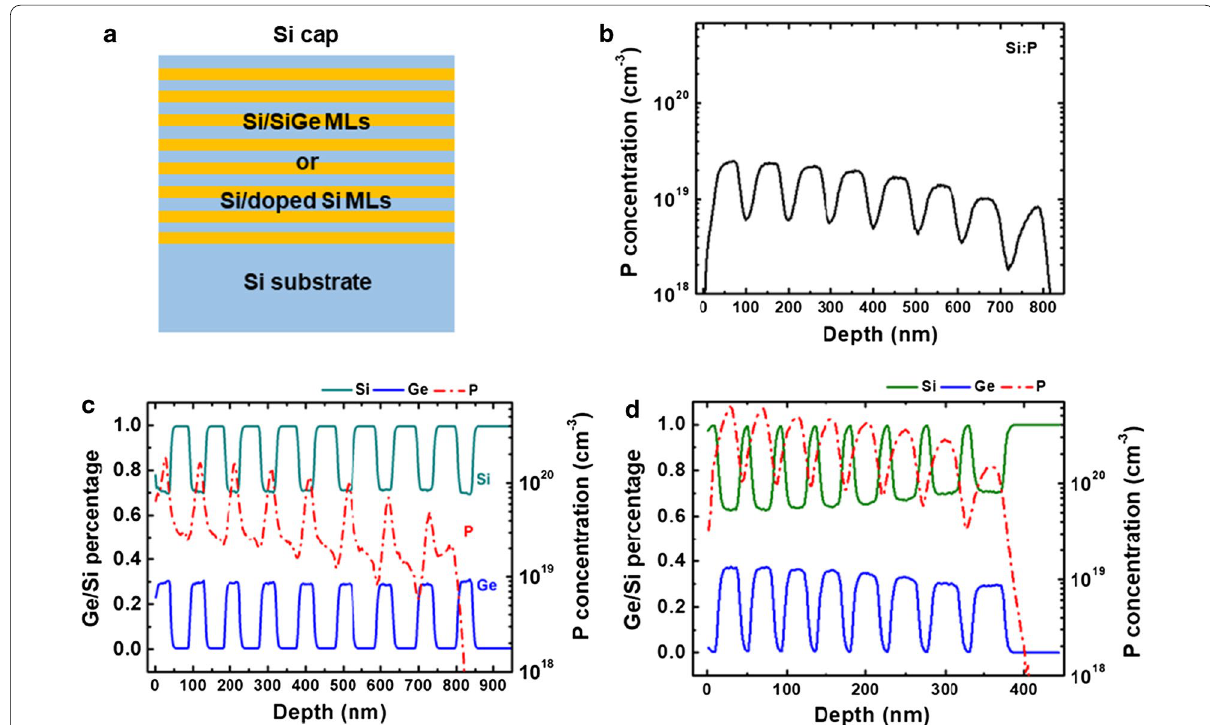
Fig. 1 a Schematic diagram of P-doped Si/SiGe/Si MLs. b P-doping concentration of undoped Si/P-doped Si MLs. Ge/Si percentage and P concentration of c undoped Si 0.72 Ge 0.28 /P-doped Si, d undoped Si/P-doped Si 0.72 Ge 0.28 MLs. No purging and undoped spacer layer were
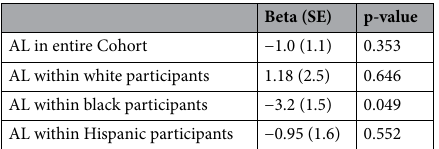
Table 2. Comparison of AL load and associated TICS at discharge between White, Black and Hispanic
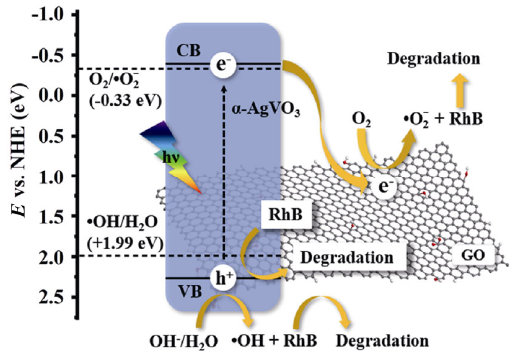
Fig. 13 Proposed photocatalytic mechanism of GO/ α -AgVO 3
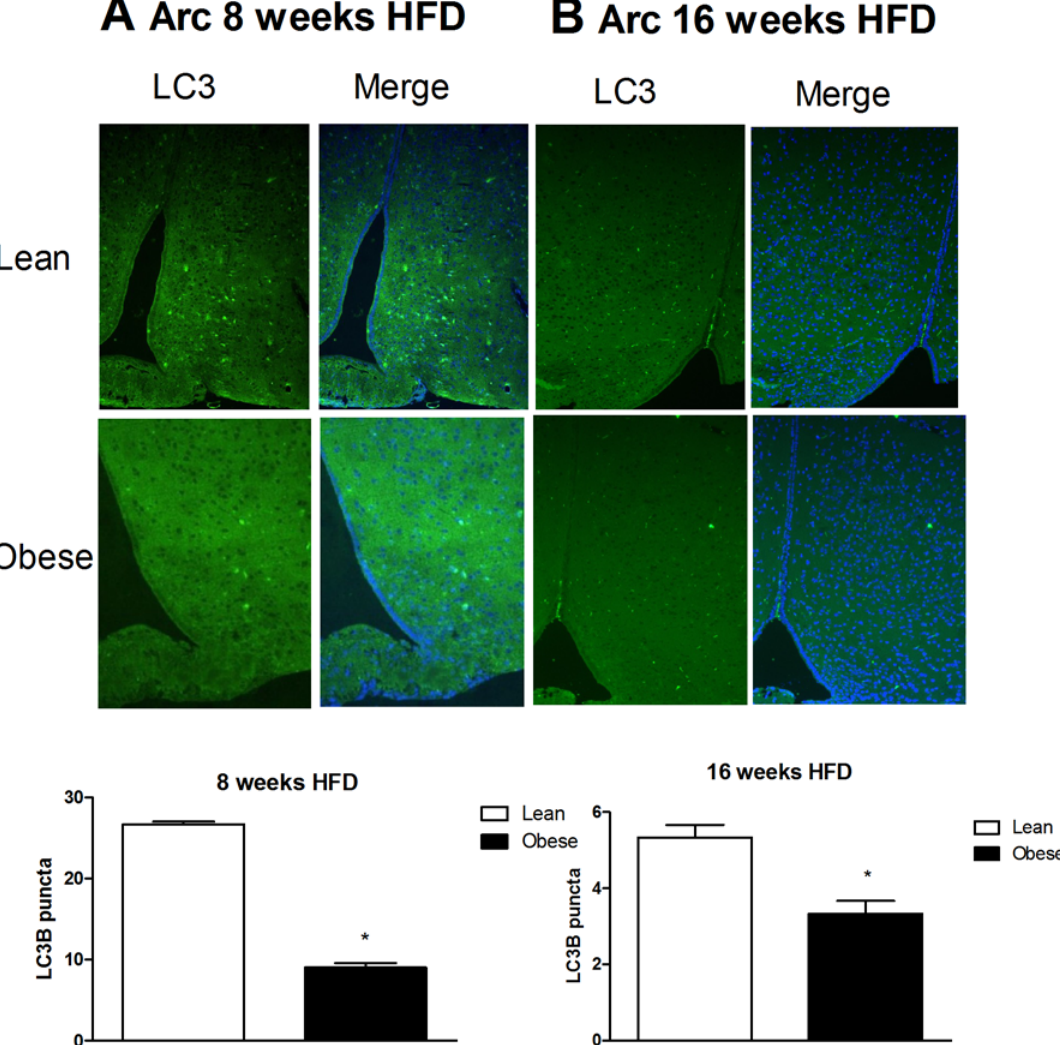
Fig 2. LC3 is expressed in the arcuate nucleus of Swiss mice and colocalizes with the hypothalamic neurons and microglia cells. A. Immunostaining of LC3 (green) in the arcuate hypothalamic nucleus of lean and obese mice (8 weeks of a HFD). B . Immunostaining of LC3 (green) in the arcuate hypothalamic nucleus of lean and obese mice (16 weeks of a HFD). DAPI was used for nuclear staining; n = 3 animals per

**Task to complete:** Print the data exactly as written, dropping any images it holds.

**Result of this exercise:**
Fig. 1 a Schematic diagram of P-doped Si/SiGe/Si MLs. b P-doping concentration of undoped Si/P-doped Si MLs. Ge/Si percentage and P concentration of c undoped Si 0.72 Ge 0.28 /P-doped Si, d undoped Si/P-doped Si 0.72 Ge 0.28 MLs. No purging and undoped spacer layer were
Table 2. Comparison of AL load and associated TICS at discharge between White, Black and Hispanic
Fig. 13 Proposed photocatalytic mechanism of GO/ α -AgVO 3
Fig 2. LC3 is expressed in the arcuate nucleus of Swiss mice and colocalizes with the hypothalamic neurons and microglia cells. A. Immunostaining of LC3 (green) in the arcuate hypothalamic nucleus of lean and obese mice (8 weeks of a HFD). B . Immunostaining of LC3 (green) in the arcuate hypothalamic nucleus of lean and obese mice (16 weeks of a HFD). DAPI was used for nuclear staining; n = 3 animals per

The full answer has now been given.